Recently a number of articles have been published that are of particular interest with respect to the development and use of drones.
William Wan and Peter Finn, “Global race on to match U.S. drone capabilities, Washington Post, July 4, 2011
Elisabeth Bumiller and Thom Shanker, “War Evolves With Drones, Some Tiny as Bugs,” New York Times, June 19, 2011
Peter Beaumont, “Campaigners seek arrest of former CIA legal chief over Pakistan drone attacks: UK human rights lawyer leads bid to have John Rizzo arrested over claims he approved attacks that killed hundreds of people,” The Guardian, July 15.2010
Michael Tennant, “U.S. Begins Drone Strikes in Somalia,” The New American, July 14, 2011
In previous articles, The Trenchant Observer has pointed to some of the troubling issues in international law raised by the use of unpiloted aircraft or drones in situations removed from the active battlefield in an on-going armed conflict.
Now, with other countries driving to develop comparable military capabilities in the form of drones, some as tiny as bugs, the short-sightedness of U.S. military policy regarding drones has come fully into view.
Moreover, as far as is publicly known, the United States has done nothing to develop in cooperation with other countries new international legal regimes and norms that might help to control what appears to be a headlong rush toward real anarchy among the nations of the world.
President Barack Obama rarely, if ever, speaks of international law. In his Nobel Prize acceptance speech, he spoke not of international law and legal norms, but rather of international “rules” or “norms”. The words “international law” are absent from his discourse.
One consequence has been an approach to international law that can be summed up as “If I can get away with it I can do it,” a formulation that goes back to Justice Oliver Wendell Holmes Jr.’s famous dictum about “the bad man theory of law”.
The system of international law is different from the domestic system in which a “bad man” might focus on the law only in terms of what he might be able to get away with. For the nations that are subject to international law are themselves the creators of the norms of international law. They are at once the legislature, the sheriff and the potential offender. This creates a dual responsibility on the part of nation states and their lawyers: They must not simply interpret international legal norms in a permissive way that allows them to do what they want, but also act to safeguard and strengthen the system of international law, and the way international legal norms wiil be interpreted by other countries. This is sometimes referred to by international lawyers as the “double-function” (or “dédoublement fonctionnel)” of international lawyers and states: in choosing a course of action they must not only seek to pursue their own short-term objectives, but also the critically-important longer-term objectives of building a viable international legal order that will contribute to their own security.

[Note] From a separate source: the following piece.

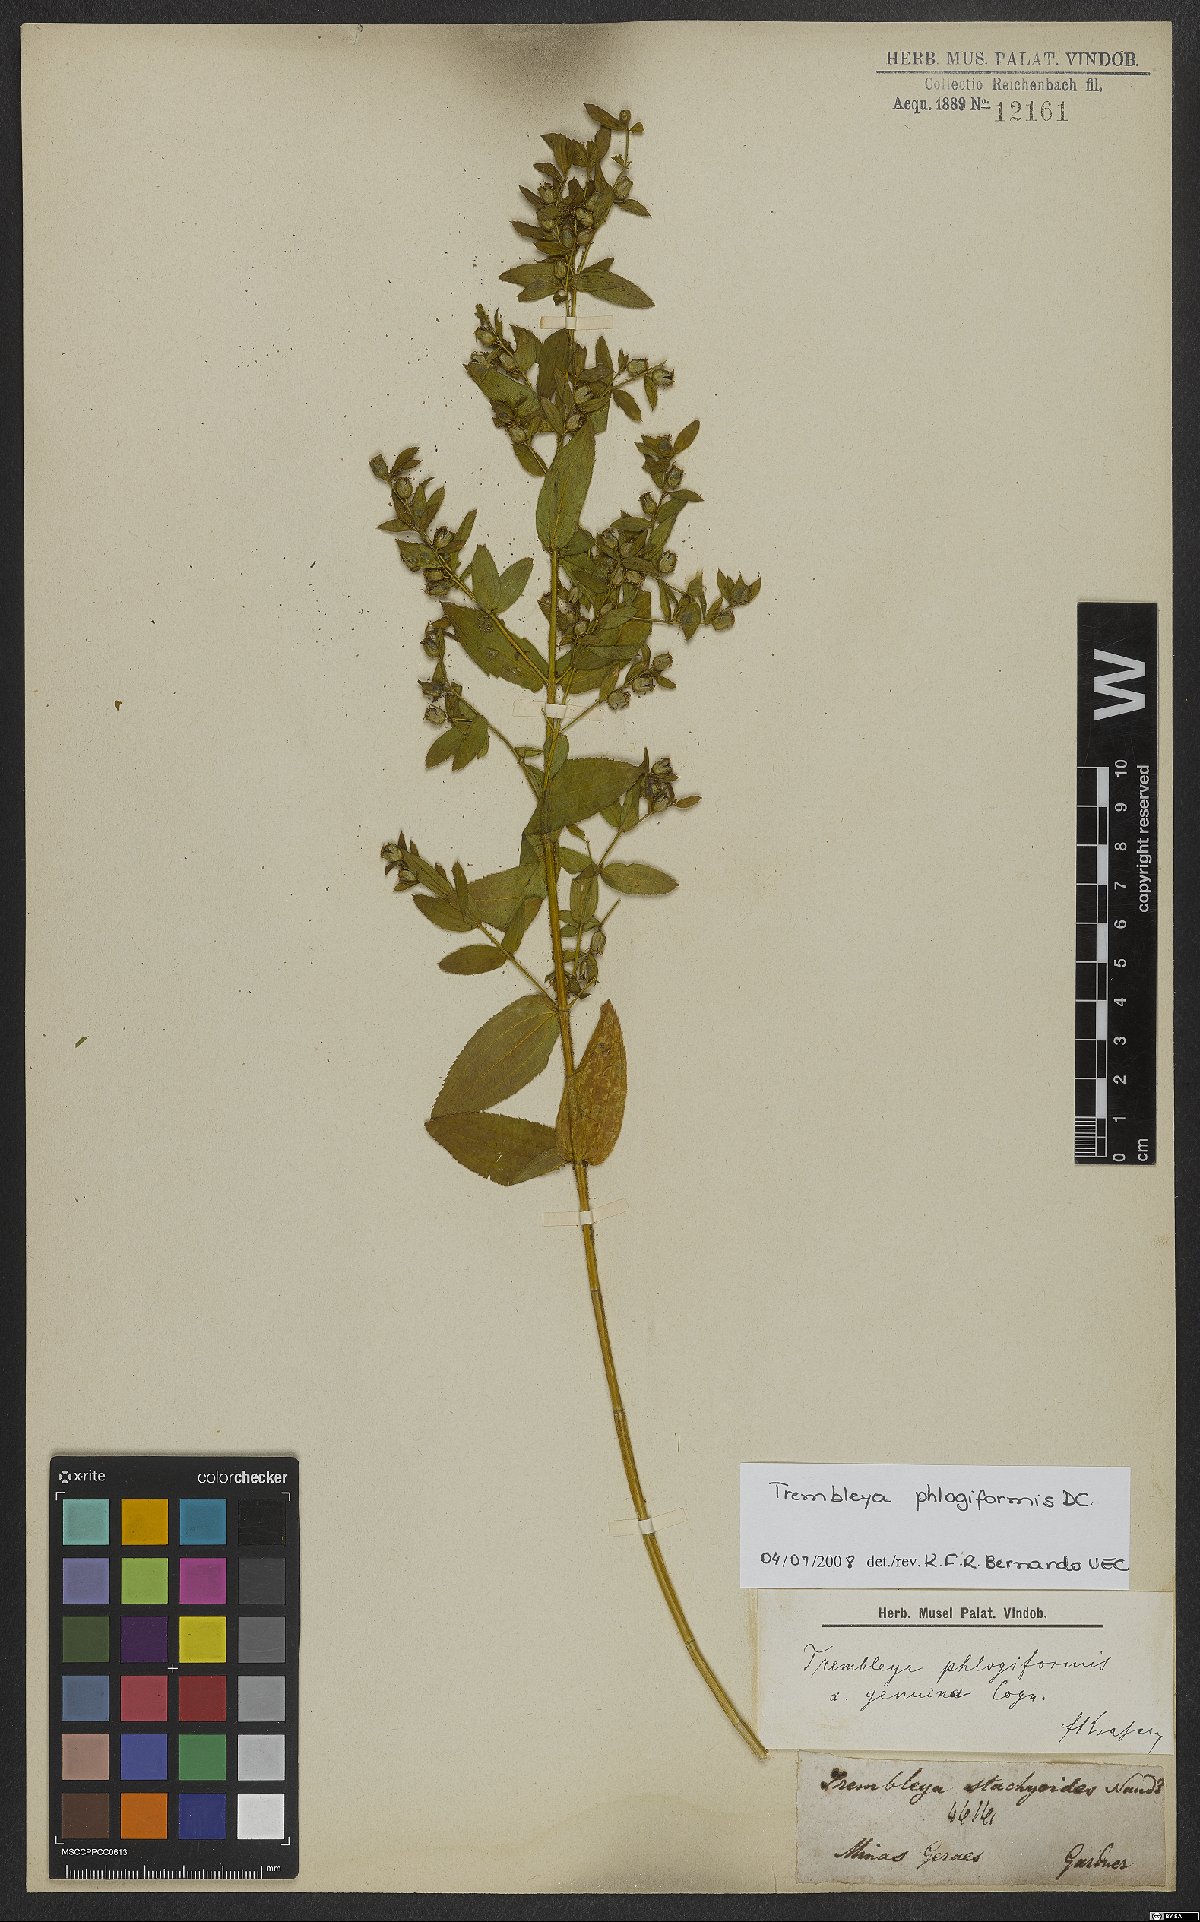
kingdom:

It is precisely in this area, of the obligation to build future international norms and regimes, while not weakening those that exist, that the United States has utterly failed with respect to drones. In past eras, legal regimes to prevent the use of space for military purposes, or the seabed, were developed in order to shape the future environment in which force might be employed. This the Obama administration has failed to do with respect to drones, both as a result of a very short-sighted pursuit of immediate military advantages through their use, and as a result of the fact that President Obama does not seem to understand very deeply the function of international law in safeguarding the nation’s security.
To facilitate reflection on these issues and the legality under international law of the use of drones, a review of the following articles previously published here might be useful.
UPDATE: Anwar al-Aulaqi: Targeted Killings, Self-Defense, and War Crimes, August 6, 2010
Targeted Killings: U.N. Special Rapporteur Alston Publishes Report to U.N. Human Rights Council, June 2, 2010
Targeted Killings by Drone Aircraft: A View From India, and Some Observations, May 20, 2010
Targeted Assassinations: Mahmoud al-Mabhouh, International Law, and Strategic Implications, February 17, 2010
U.S. Targeted Assassinations Violate Citizen’s Right to Life and Due Process, Undercut International Law
February 3, 2010
As Thomas M. Frank (1931-2009), a distinguished international lawyer and professor of international law at New York University, and Edward Weisband once observed, we should be careful whether to observe and how to interpret international law, because “the law you make may be your own.”